The Three Hierarchs and Modern Atheism

30 January 2023

‘The Impudence of the Heresies is Defeated’
The phenomenon of atheism arose in the West and became a world-wide movement for which Western civilization paid dearly in the 20th century. Atheism began within the Western Church as a reaction on the part of learned men to the arbitrary nature and harshness of that Church (the Inquisition and so on). In the East, there was no such problem as regards the relationship between scholars and the Church, in large part due to the three great hierarchs whom we celebrate today.

a. They were men of learning. They were scholarly hierarchs with years of study behind them and were brilliant academics. Basil the Great had studied at the University of Athens in their time. Gregory says that Basil was a master of all branches of knowledge as others were masters of only one. They were simultaneously scholars and saints. In a personal manner, they resolved the issue of the relationship between science and faith. Through their lives, the three hierarchs proclaimed that science and faith are not irreconcilable.

b. They served the truth. The Church, as founded by Christ and the Apostles, is a realm of light, truth and life.

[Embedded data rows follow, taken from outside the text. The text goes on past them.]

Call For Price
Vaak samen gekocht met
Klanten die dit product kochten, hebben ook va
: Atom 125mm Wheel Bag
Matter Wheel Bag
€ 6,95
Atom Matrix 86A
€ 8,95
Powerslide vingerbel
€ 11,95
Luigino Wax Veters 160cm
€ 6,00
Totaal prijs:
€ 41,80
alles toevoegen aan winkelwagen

Scientists, on the other hand seek the truth and the light in their own way. The three hierarchs served the truth of Christianity without adulterating it. Scholars in the West disagreed with and had strong objections to the Scholastic theology of the Western Church. But if we read the teaching of the three hierarchs, there is no doubt and no objections. Because they served the light and the truth and nobody disagrees with the truth.

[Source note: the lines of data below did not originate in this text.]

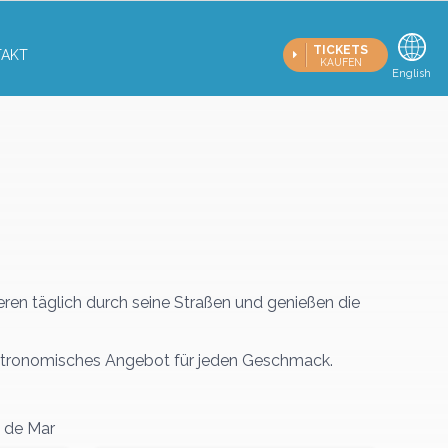
TICKETS
TAKT
KAUFEN
Deutsch
English
zieren täglich durch seine Straßen und genießen die
gastronomisches Angebot für jeden Geschmack.
a de Mar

Atheism isn’t a spiritual phenomenon of the East. Atheism was introduced as a spiritual spin-off from the West, at the end of the 19th and beginning of the 20th centuries. In those years, unfortunately people were being fed with nourishment – material and spiritual – which was imported from abroad.

Today we’re living in another age. There’s been a return to the Orthodox spiritual tradition and to the Fathers of the Church. We’ve had enough of the ‘husks’ imported from the West. It’s time to return to our Fathers’ house. To enjoy their treasures. To feed ourselves and nourish the people who are hungry for the word of Our Lord.